Su ahijado es un varón con necesidades físicas, rodeado de una forma de vida que invita al placer y a la satisfacción personal. El matrimonio no impone límites ni restringe las posibilidades, según opinan los sabios. El amor a uno mismo ha creado seres egoístas que no piensan en los demás y que se nutren de vanagloria y soberbia. Muchos, y él los conoce de primera mano, fingen una vida recta, pero ocultan malos hábitos y pensamientos, incluso dobles vidas.

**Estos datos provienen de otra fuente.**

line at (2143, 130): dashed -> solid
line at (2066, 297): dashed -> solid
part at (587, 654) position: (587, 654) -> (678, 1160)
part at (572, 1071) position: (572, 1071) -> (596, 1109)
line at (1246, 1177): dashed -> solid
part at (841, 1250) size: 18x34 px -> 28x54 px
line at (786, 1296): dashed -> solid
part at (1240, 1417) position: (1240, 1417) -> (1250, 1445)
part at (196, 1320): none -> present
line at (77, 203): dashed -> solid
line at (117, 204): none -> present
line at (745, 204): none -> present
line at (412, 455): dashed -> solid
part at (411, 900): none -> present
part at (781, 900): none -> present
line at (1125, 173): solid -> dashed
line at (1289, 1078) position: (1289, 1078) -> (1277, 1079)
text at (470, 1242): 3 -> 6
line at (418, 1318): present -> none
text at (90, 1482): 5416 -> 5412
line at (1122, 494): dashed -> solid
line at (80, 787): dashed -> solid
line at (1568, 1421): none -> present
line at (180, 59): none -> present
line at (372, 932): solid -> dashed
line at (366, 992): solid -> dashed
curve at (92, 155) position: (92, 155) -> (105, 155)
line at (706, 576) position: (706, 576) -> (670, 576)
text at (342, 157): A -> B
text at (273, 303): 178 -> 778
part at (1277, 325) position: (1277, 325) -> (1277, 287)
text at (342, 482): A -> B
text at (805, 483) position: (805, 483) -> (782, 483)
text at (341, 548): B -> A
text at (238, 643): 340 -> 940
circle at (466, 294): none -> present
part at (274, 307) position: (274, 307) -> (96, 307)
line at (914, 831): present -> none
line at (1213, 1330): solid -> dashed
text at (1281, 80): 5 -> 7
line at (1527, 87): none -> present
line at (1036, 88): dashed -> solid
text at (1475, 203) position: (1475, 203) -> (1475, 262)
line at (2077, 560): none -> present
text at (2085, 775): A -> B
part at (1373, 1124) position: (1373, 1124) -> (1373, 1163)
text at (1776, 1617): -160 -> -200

¿Cómo proteger a su amado hijo? Él ya presiente su propia muerte, pues la sentencia ha sido dictada, y aunque en el fondo anhela descansar y respirar su último suspiro, teme por sus protegidos. ¿Y si se equivocan? ¿Si pierden el destino? Solo una cosa puede hacer, así que toma la pluma y la entinta. Escribirá una carta más, quizá la última, y le recordará a su amado hijo que debe persistir en lo que ha aprendido de labios de su abuela, de su madre, de él mismo. Solo la Escritura será capaz de enseñarle nuevas cosas, de mostrarle lo que hace mal, de corregirlo en sus caminos, de instruirlo en la moral y de prepararlo para toda acción.

Así empieza Pablo una nueva carta a Timoteo, donde le recuerda que el único medio de guardar puro su camino es conociendo y obedeciendo la Palabra de Dios.